D. Discuss two challenges that state or local government face in providing care for patients like Mr. Davis who lack insurance coverage and have long-term, chronic illnesses that require ongoing care.
The rising high costs of treating such illnesses: many chronic and terminal diseases require a lot of money in their treatment. Since there are several people who suffer from such illnesses and are uninsured, the local government or state ends up spending so much in their treatment. Studies indicate that the number of Americans lacking health insurance is on a steady rise. In fact, in 2007, United States Census Bureau found out that approximately 45.7 million American (accounting for 15% of total population) were uninsured. This rise is attributed to the increased cost of insurance that discourage employers from offering health insurance coverage for their workers.

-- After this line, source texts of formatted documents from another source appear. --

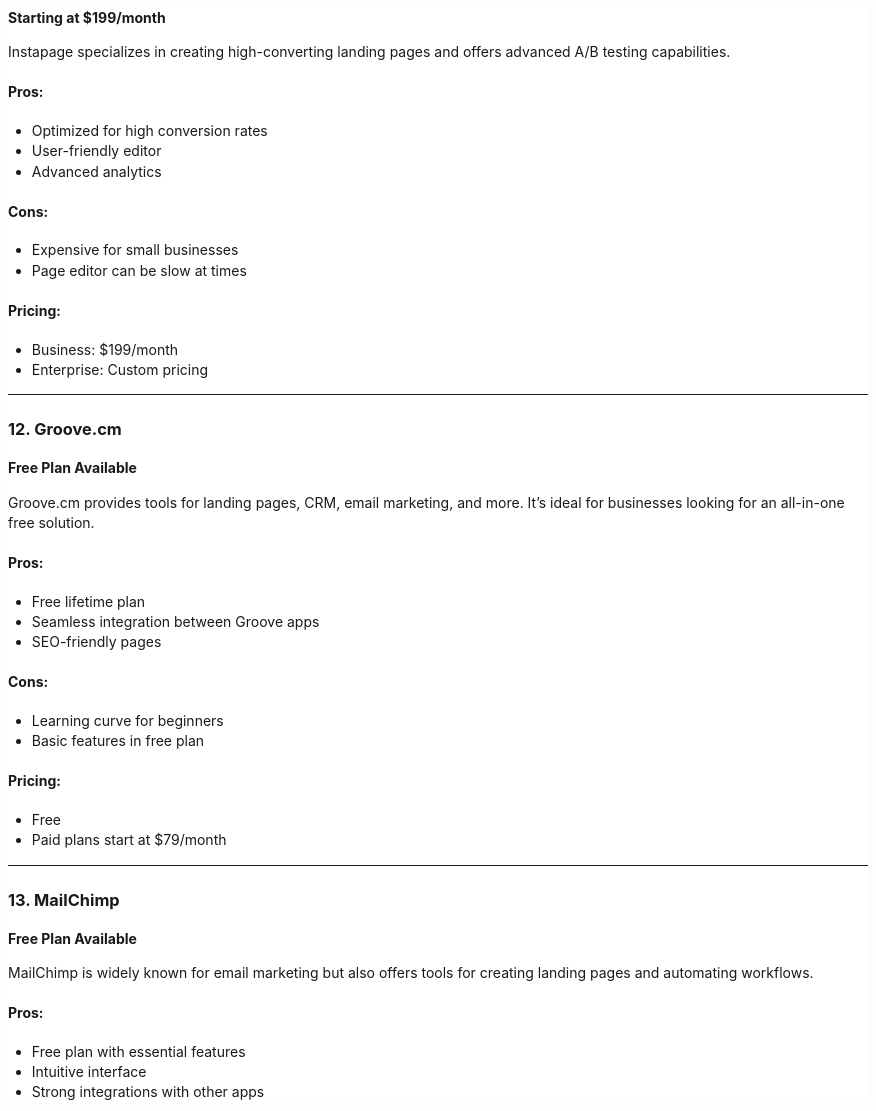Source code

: **Starting at $199/month**

Instapage specializes in creating high-converting landing pages and offers advanced A/B testing capabilities.

#### Pros:
- Optimized for high conversion rates
- User-friendly editor
- Advanced analytics

#### Cons:
- Expensive for small businesses
- Page editor can be slow at times

#### Pricing:
- Business: $199/month
- Enterprise: Custom pricing

---

### 12. Groove.cm

**Free Plan Available**

Groove.cm provides tools for landing pages, CRM, email marketing, and more. It’s ideal for businesses looking for an all-in-one free solution.

#### Pros:
- Free lifetime plan
- Seamless integration between Groove apps
- SEO-friendly pages

#### Cons:
- Learning curve for beginners
- Basic features in free plan

#### Pricing:
- Free
- Paid plans start at $79/month

---

### 13. MailChimp

**Free Plan Available**

MailChimp is widely known for email marketing but also offers tools for creating landing pages and automating workflows.

#### Pros:
- Free plan with essential features
- Intuitive interface
- Strong integrations with other apps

The government is also faced with the challenge of convincing insurance companies to insure those people who may be suffering from a terminal or chronic illnesses. This is because most of the insurance companies fear offering a policy on a risk that is certain.
1. Recommend one-step that state or local government could take to address one of the challenges you have discussed.
As a measure to address the challenge of raising costs of treating terminally ill patients such as Mr. Davis, I would expect the state or federal government adopt a system that subsidizes the insurance premiums for the unemployed and uninsured Americans. For example, it is clear that the COBRA premiums increase up to 150% of the extra period covered. This is unfortunate as the likes of Davis can hardly meet the extra costs. As such, the government should increase its subsidies on such individuals to encourage them to enroll for insurance services.